DOCUMENT SEGMENT
►
Half de Kooning, half dog
Actor-artist Cliff Hengst will share the stage with an unlikely co-star this weekend when he performs at Hauser Wirth & Schimmel. He’ll play opposite a painting called Sunburn (Split) 1 by L.A.-based Emily Joyce. The painting, done in an op-art style, will remain silent (unsurprisingly) as Hengst’s character grapples with his own ambivalence about art-making. Hengst plays a painter turned comedian turned hustler who is reflecting on his choices and remembering his past. In particular, he recalls his former teacher, Mr. Akita, who was, according to the play’s press release, “fallible, possibly malicious” and a “suspicious composite of [abstract expressionist] painter Willem de Kooning and a dog.” Asher Hartman, whose plays usually have surreal yet entirely convincing plots and rhythms, wrote and directed Mr. Akita. 901 E. Third St., downtown; Fri.-Sat., March 3-4, 8 p.m.; Sun., March 5, 3 p.m. (213) 943-1620, hauserwirthschimmel.com.
◄
GIVEN DATA
►
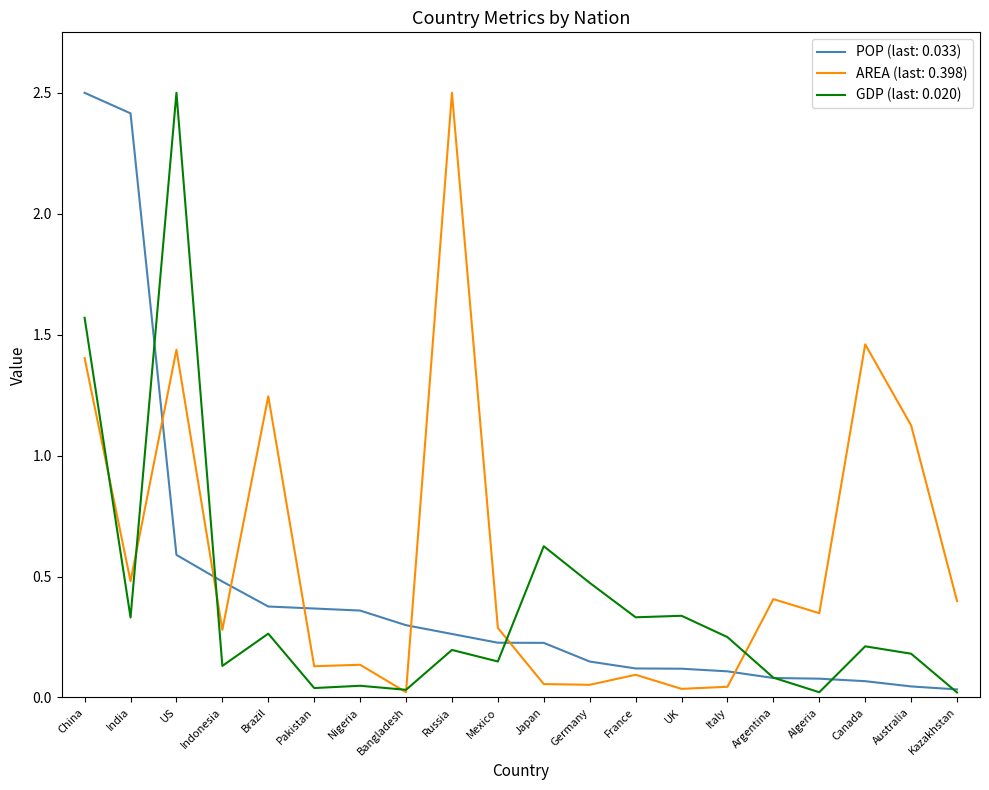

What is the total value across all series at Canada?

1.7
◄
WHAT IS BEING ASKED
Answer these questions from the listing about Cliff Hengst's performance:
(a) What painting does Hengst perform opposite, and who painted it?
(b) Who wrote and directed Mr. Akita?
(c) At what time does the Sunday performance begin?

EXERCISE RESPONSE
(a) Sunburn (Split) 1, by Emily Joyce
(b) Asher Hartman
(c) 3 p.m.